TO DO:
Give the number of lines in this listing that contain the word "stained", and nothing else.

SUPPLIED DATA:
····················
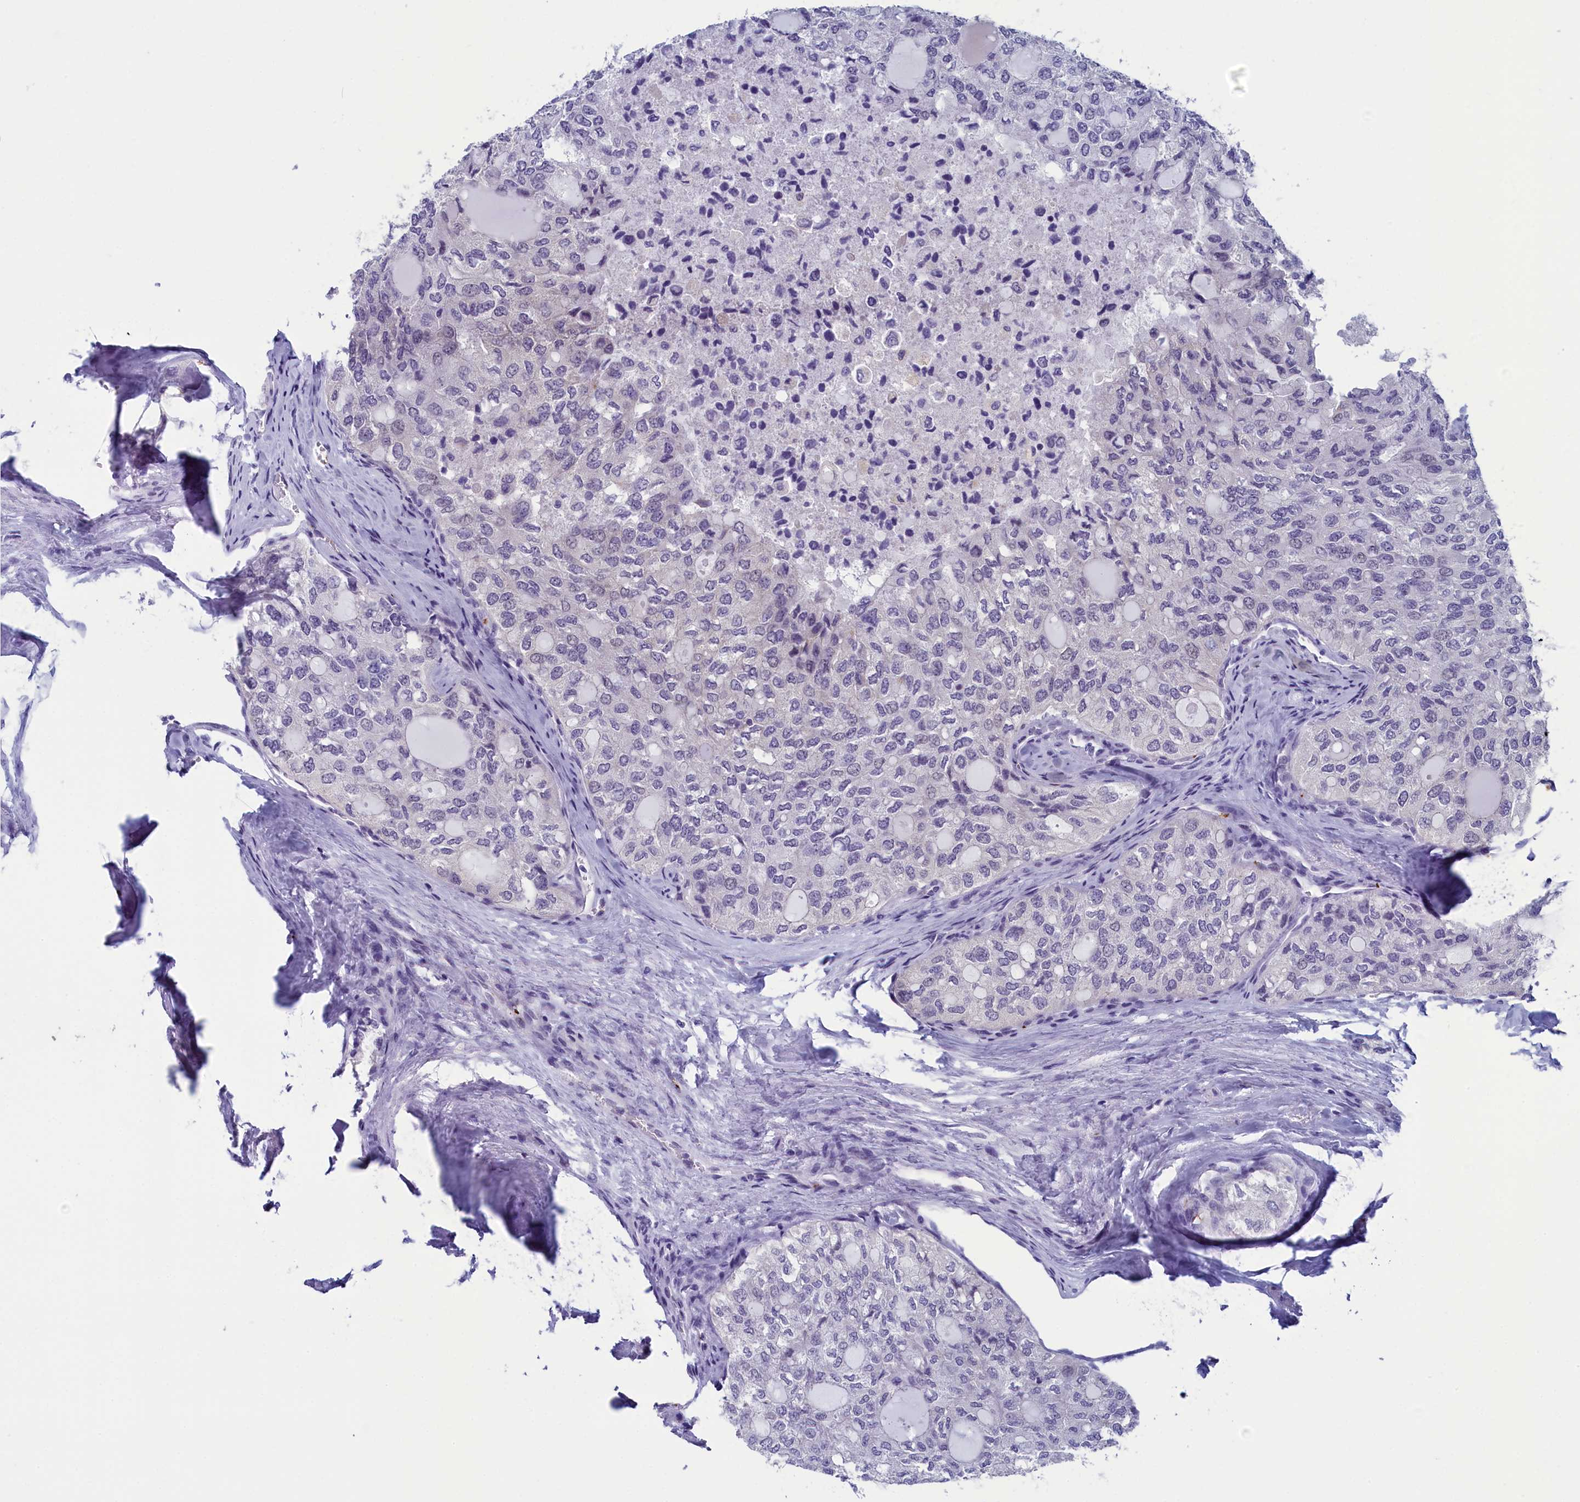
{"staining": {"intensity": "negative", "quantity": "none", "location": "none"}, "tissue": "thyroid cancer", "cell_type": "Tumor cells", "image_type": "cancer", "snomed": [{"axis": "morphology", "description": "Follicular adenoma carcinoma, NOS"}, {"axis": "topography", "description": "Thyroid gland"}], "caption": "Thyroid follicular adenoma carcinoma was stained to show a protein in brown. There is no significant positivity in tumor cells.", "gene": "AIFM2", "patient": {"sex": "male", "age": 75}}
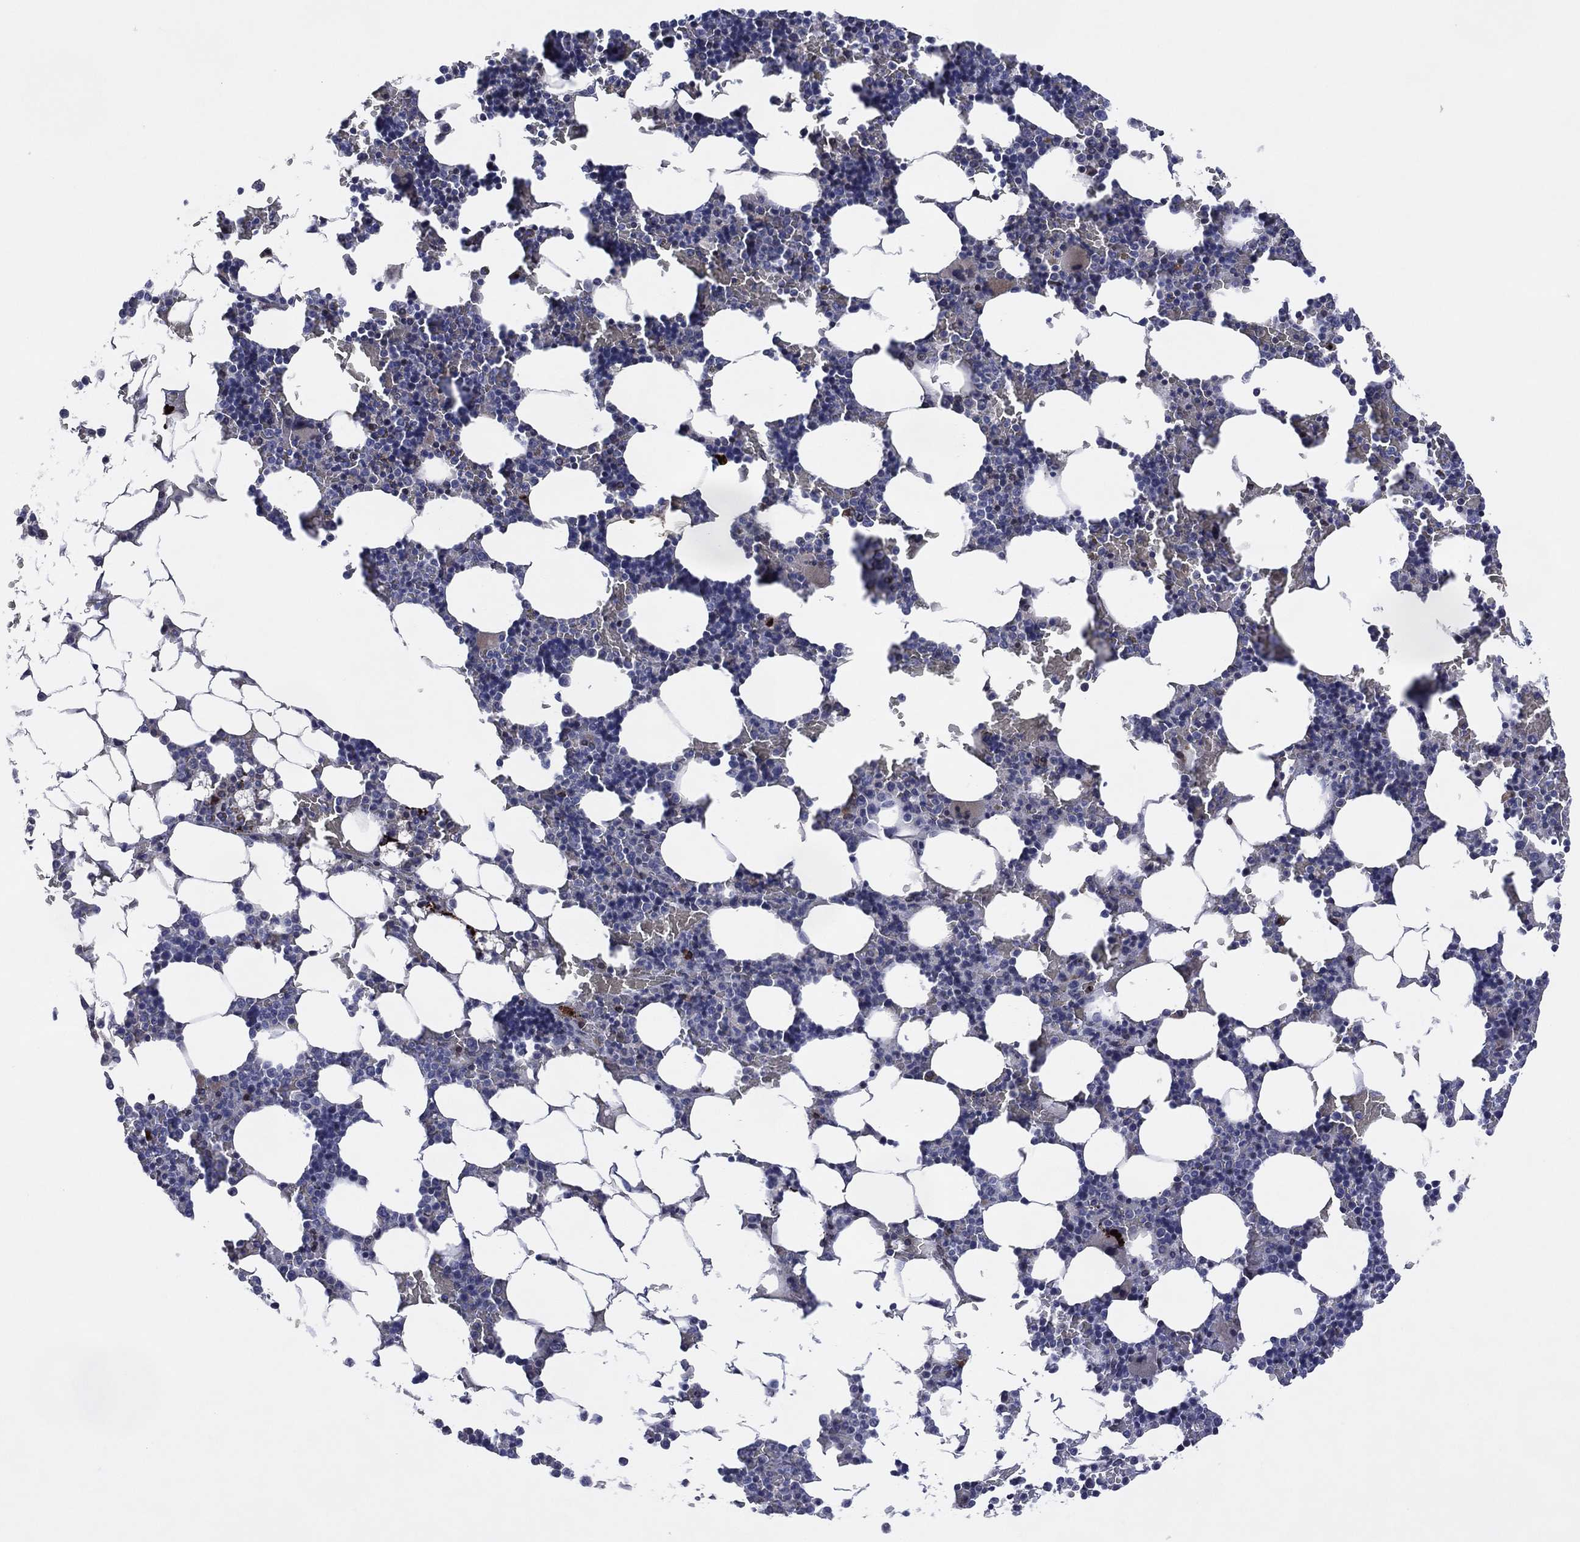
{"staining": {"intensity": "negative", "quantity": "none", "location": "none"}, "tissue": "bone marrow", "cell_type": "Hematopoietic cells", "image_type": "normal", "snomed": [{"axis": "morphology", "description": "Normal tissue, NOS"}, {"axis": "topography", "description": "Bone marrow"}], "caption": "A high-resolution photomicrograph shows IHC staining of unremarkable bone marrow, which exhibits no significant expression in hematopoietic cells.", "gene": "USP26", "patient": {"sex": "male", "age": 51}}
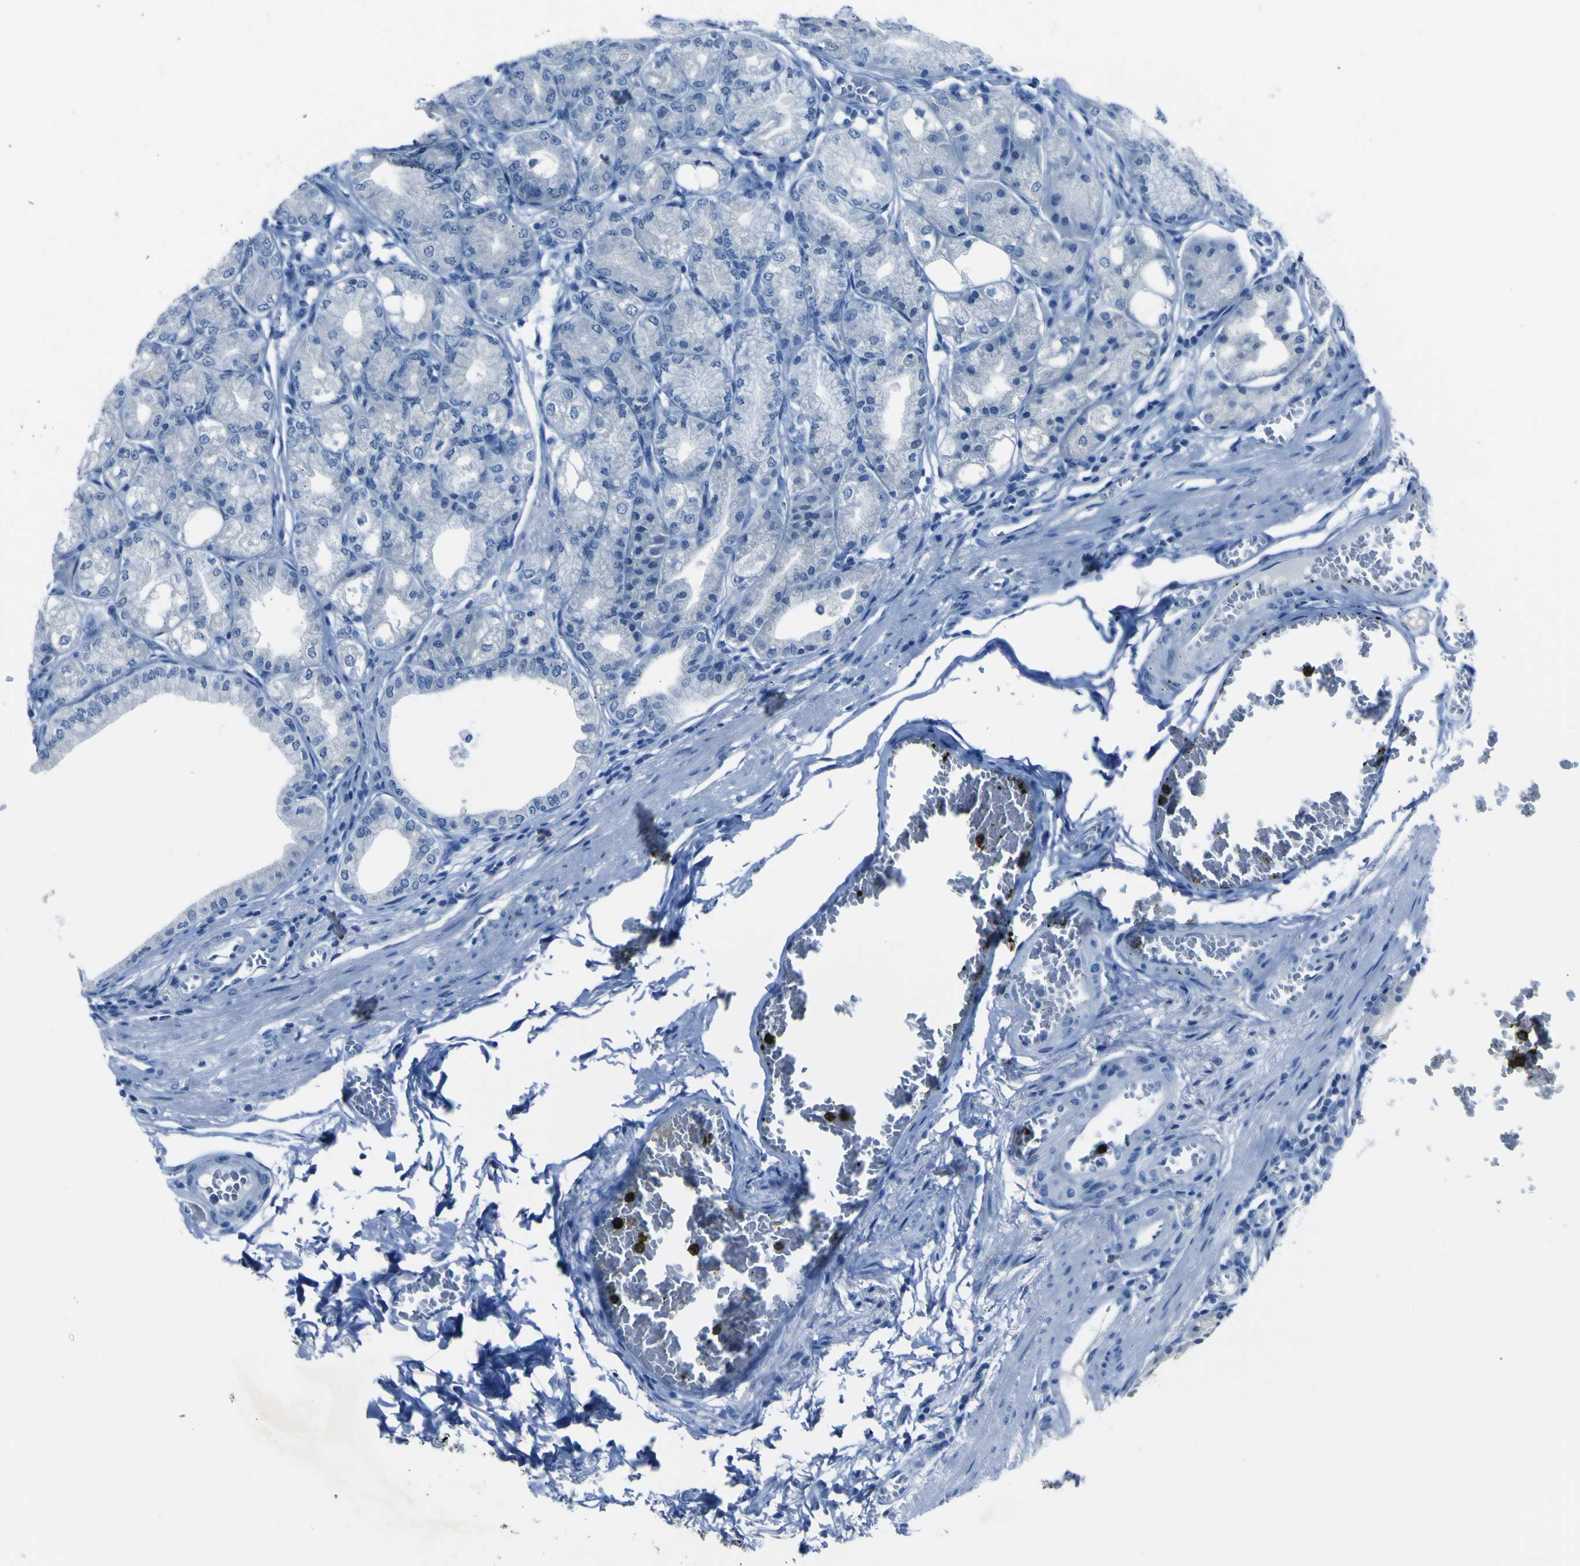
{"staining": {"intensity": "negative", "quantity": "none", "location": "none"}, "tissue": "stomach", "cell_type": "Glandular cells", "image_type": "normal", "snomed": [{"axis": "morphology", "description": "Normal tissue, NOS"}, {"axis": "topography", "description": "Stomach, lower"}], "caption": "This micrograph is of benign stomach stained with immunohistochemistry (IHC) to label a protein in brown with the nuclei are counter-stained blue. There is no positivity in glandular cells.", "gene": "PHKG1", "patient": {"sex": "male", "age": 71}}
····················
EXPECTED OUTPUT:
2